Présentée par le président Donald Trump comme « un grand jour pour la paix », cette trêve intervient après une escalade marquée par des bombardements intensifs et de lourdes pertes civiles, suscitant une inquiétude mondiale croissante.
Toutefois, du côté iranien, les autorités appellent à la prudence. Le pouvoir à Téhéran insiste sur le fait qu’il ne s’agit pas de la fin de la guerre, mais d’une suspension temporaire des combats, conditionnée à des garanties politiques et sécuritaires plus larges.
Des discussions doivent se poursuivre dans les prochains jours afin de transformer cette trêve en accord durable.
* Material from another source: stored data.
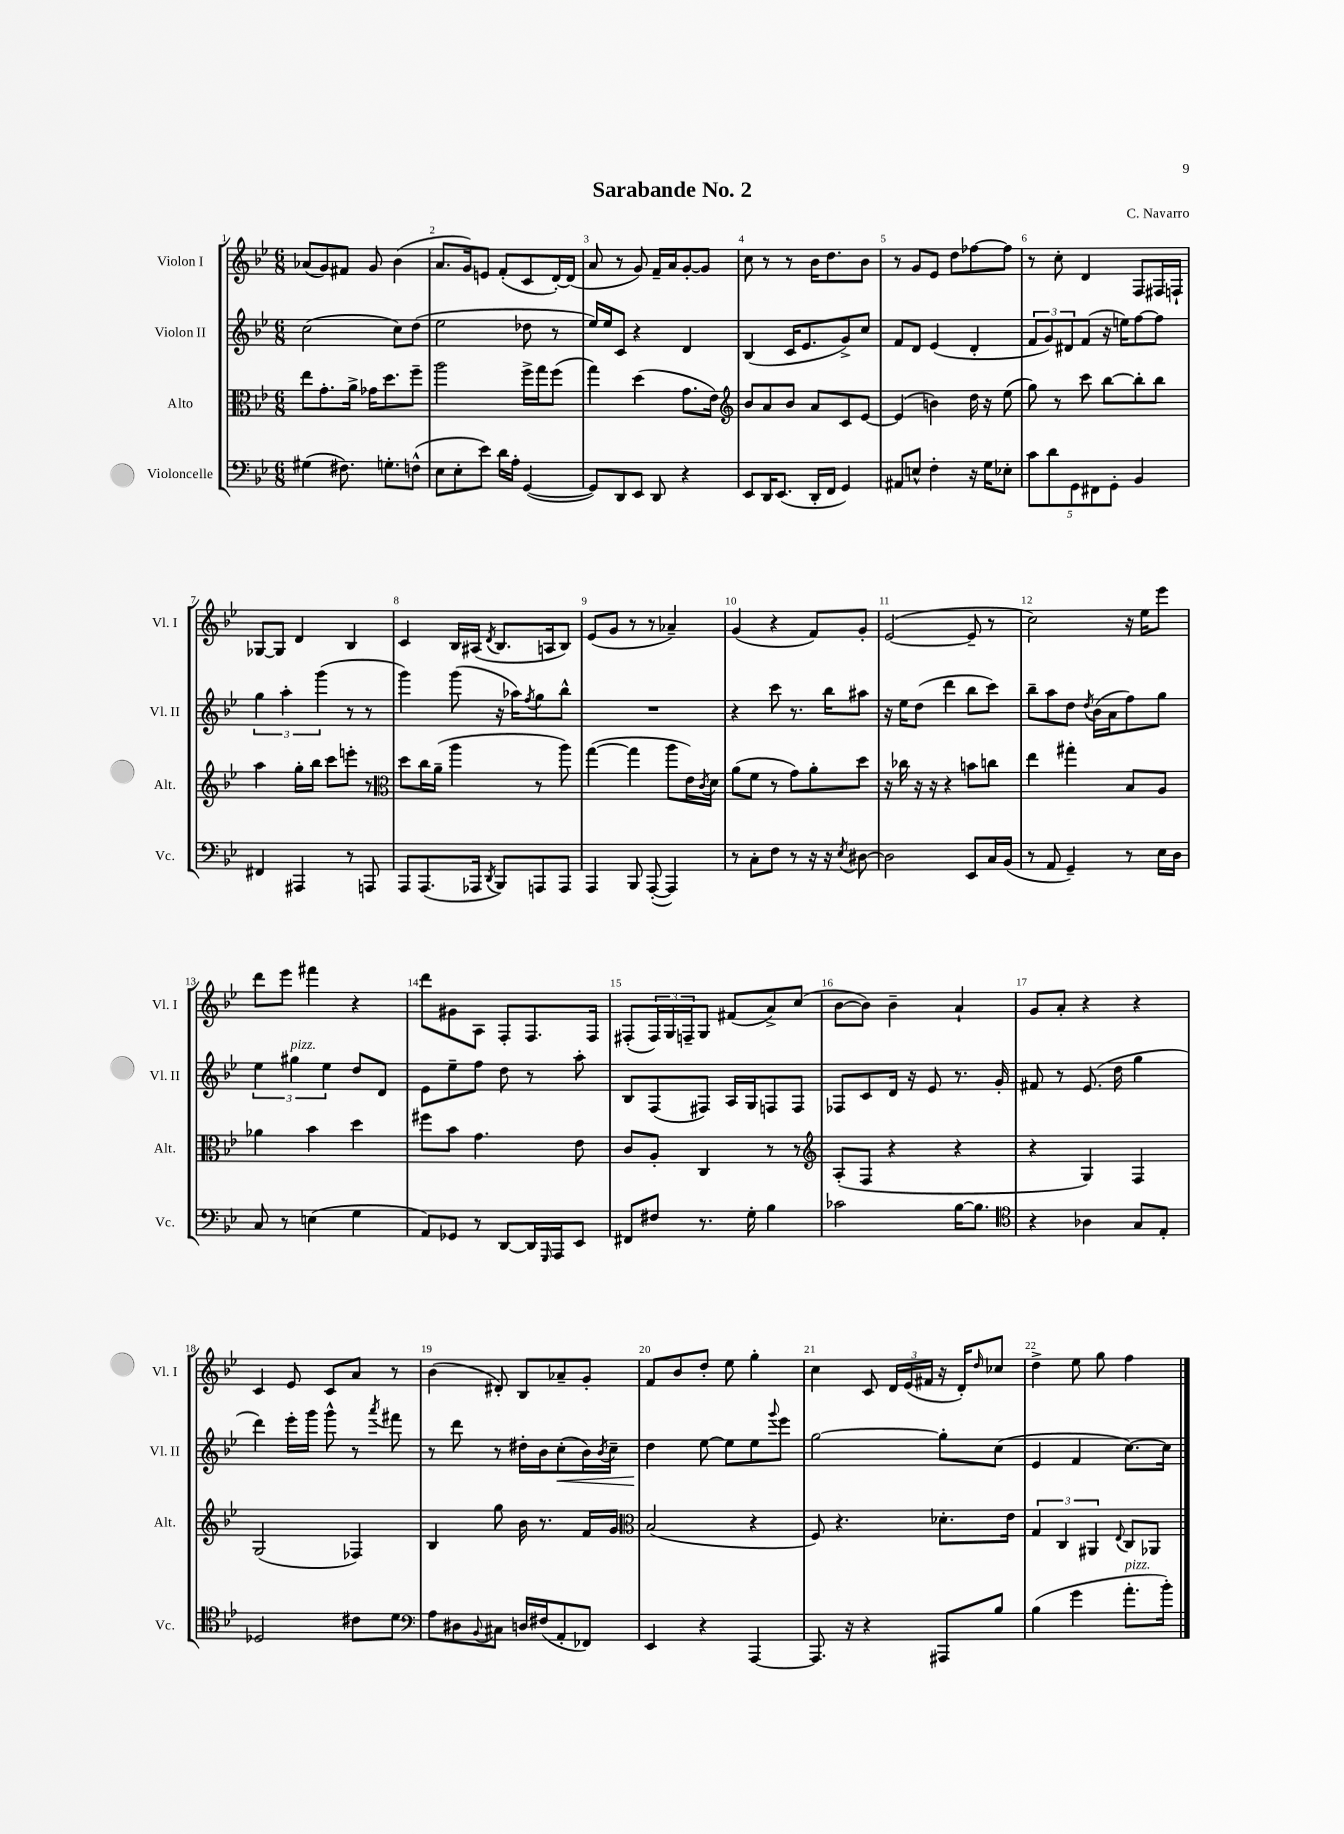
\header { title = "Sarabande No. 2" composer = "C. Navarro" }
<<
\new StaffGroup <<
\new Staff = "s0" \with { instrumentName = "Violon I" shortInstrumentName = "Vl. I" } {
    \clef treble \key bes \major \numericTimeSignature \time 6/8
    aes'8( g'8) fis'8 g'8 bes'4( |
    a'8. g'16) e'8 f'8-.( c'8 d'16~-.) d'16( |
    a'8 r8 g'8) f'16-- a'16 g'8~-. g'8 |
    c''8 r8 r8 bes'16 d''8. bes'8 |
    r8 g'8 ees'8 d''8 fes''8~ fes''8 |
    r8 c''8-. d'4 f8 fis16 f16-! |
    ges8~ ges8 d'4 bes4 |
    c'4 bes16 ais16( \acciaccatura { d'8 } bes8. a16 bes8) |
    ees'8( g'8 r8 r8 aes'4--) |
    g'4( r4 f'8) g'8-. |
    ees'2~( ees'8-- r8 |
    c''2) r16 ees''16 ees'''8 |
    d'''8 ees'''8 fis'''4 r4 |
    d'''8 gis'8 a8 f8-. f8. f16 |
    fis8-.( \tuplet 3/2 { fis16) g16 f16-- } g8 fis'8( a'8->) c''8( |
    bes'8~ bes'8) bes'4-- a'4-! |
    g'8 a'8-. r4 r4 |
    c'4 ees'8 c'8 a'8 r8 |
    bes'4( dis'8-.) bes8 aes'8-- g'8-. |
    f'8 bes'8 d''8-. ees''8 g''4-. |
    c''4 c'8 \tuplet 3/2 { d'16 ees'16( fis'16 } r16 d'16-.) \grace { d''16 } ces''8 |
    d''4-> ees''8 g''8 f''4 \bar "|." |
}
\new Staff = "s1" \with { instrumentName = "Violon II" shortInstrumentName = "Vl. II" } {
    \clef treble \key bes \major \numericTimeSignature \time 6/8
    c''2( c''8) d''8( |
    ees''2 des''8 r8 |
    ees''16) ees''16 c'8 r4 d'4 |
    bes4( c'16 ees'8. g'8->) c''8 |
    f'8 d'8 ees'4( d'4-. |
    \tuplet 3/2 { f'8 g'8) dis'8 } f'8( r16 e''16) f''8~ f''8 |
    \tuplet 3/2 { g''4 a''4-. g'''4( } r8 r8 |
    g'''4) g'''8( r16 aes''16) \acciaccatura { f''8 } g''8 bes''8-^ |
    R2. |
    r4 c'''8 r8. bes''16 ais''8 |
    r16 ees''16 d''8( d'''4 bes''8 c'''8) |
    bes''8-- a''8 d''8 \acciaccatura { d''8 } bes'16( a'16 f''8) g''8 |
    \tuplet 3/2 { ees''4 gis''4^\markup { \italic "pizz." } ees''4 } d''8 d'8 |
    ees'8 ees''8-- f''8 d''8 r8 a''8-. |
    bes8 f8( fis8) a16 g16 f8 f8 |
    fes8 c'8 d'16 r16 ees'8 r8. g'16-. |
    fis'8 r8 ees'8.( d''16 g''4 |
    d'''4) ees'''16-. g'''16 g'''8-^ r8 \acciaccatura { a'''8 } fis'''8 |
    r8 d'''8 r8 dis''16-. bes'16 c''8-.\<( bes'16) \acciaccatura { bes'8 } c''16-- |
    d''4\! ees''8~ ees''8 ees''8 \appoggiatura { g'''8 } ees'''8 |
    g''2~ g''8-. c''8( |
    ees'4 f'4 c''8.~) c''16 \bar "|." |
}
\new Staff = "s2" \with { instrumentName = "Alto" shortInstrumentName = "Alt." } {
    \clef alto \key bes \major \numericTimeSignature \time 6/8
    ees''8 g'8.-. a'16-> ges'16 d''8. f''8-- |
    a''2 f''16-> g''16 f''8( |
    g''4) d''4( g'8. ees'16) |
    \clef treble bes'8 a'8 bes'8 a'8 c'8 ees'8~ |
    ees'4( b'4) d''16 r16 ees''8( |
    g''8) r8 c'''8 bes''8~ bes''8-. bes''8 |
    a''4 g''16-. bes''16 c'''8 e'''8-. r8 |
    \clef alto d''8 c''16 a'16--( a''4 r8 a''8) |
    g''4~( g''4 a''8 ees'16) \acciaccatura { c'8 } d'16 |
    a'8( f'8 r8 g'8) a'8-. d''8 |
    r16 ces''16 r16 r16 r4 b'8 c''8 |
    ees''4 gis''4-. bes8 a8 |
    aes'4 bes'4 d''4 |
    fis''8 bes'8 g'4. ees'8 |
    c'8 a8-. c4 r8 r8 |
    \clef treble a8-.( f8 r4 r4 |
    r4 g4) f4 |
    g2( fes4) |
    bes4 g''8 bes'16 r8. f'16 g'16 |
    \clef alto bes2( r4 |
    f8) r4. des'8.-. ees'16 |
    \tuplet 3/2 { g4 c4 ais,4 } \appoggiatura { ees8 } c8 aes,8 \bar "|." |
}
\new Staff = "s3" \with { instrumentName = "Violoncelle" shortInstrumentName = "Vc." } {
    \clef bass \key bes \major \numericTimeSignature \time 6/8
    gis4( fis8.) g8.-. f8-^( |
    ees8 ees8-. ees'8) d'16 a16-. g,4~( |
    g,8) d,8 ees,8 d,8 r4 |
    ees,8 d,16 ees,8.( d,16-. f,16 g,4) |
    ais,8 e8-^ f4-. r16 g16 ees8-. |
    \tuplet 5/4 { c'8 d'8 g,8 fis,8 g,8-. } bes,4 |
    fis,4 ais,,4 r8 a,,8 |
    a,,8 a,,8.( aes,,16 \acciaccatura { d,8 } bes,,8) a,,8 a,,8 |
    a,,4 bes,,8 a,,8~-.( a,,4) |
    r8 c8-. f8 r8 r16 r16 \acciaccatura { ees8 } dis8~ |
    dis2 ees,8 c16 bes,16( |
    r8 a,8 g,4--) r8 ees16 d16 |
    c8 r8 e4( g4 |
    a,8) ges,8 r8 d,8~ d,16 \grace { g,,16 } a,,16 ees,8 |
    fis,8 fis8 r8. g16-. bes4 |
    ces'2 bes16~ bes8. |
    \clef tenor r4 aes4 g8 ees8-. |
    des2 cis'8 d'8 |
    \clef bass a8 dis8 \appoggiatura { bes,8 } cis8 d16 fis16( a,8-. fes,8) |
    ees,4 r4 a,,4~ |
    a,,8. r16 r4 ais,,8 bes8 |
    bes4( g'4 a'8.-.^\markup { \italic "pizz." } bes'16-.) \bar "|." |
}
>>
>>
\layout { \context { \Score \override BarNumber.break-visibility = ##(#f #t #t) barNumberVisibility = #all-bar-numbers-visible } }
L’Iran exige notamment l’arrêt complet des frappes, des garanties contre toute nouvelle attaque et des compensations, tandis que les États-Unis cherchent à encadrer les activités stratégiques iraniennes.
Le conflit a débuté fin février 2026 après une offensive militaire menée par les États-Unis et leurs alliés contre des installations iraniennes. Depuis, plusieurs tentatives de cessez-le-feu ont échoué, chaque camp privilégiant un accord global plutôt qu’une simple pause des combats. La trêve annoncée apparaît ainsi comme une première étape vers une désescalade, mais reste fragile dans un contexte de méfiance persistante entre les deux puissances.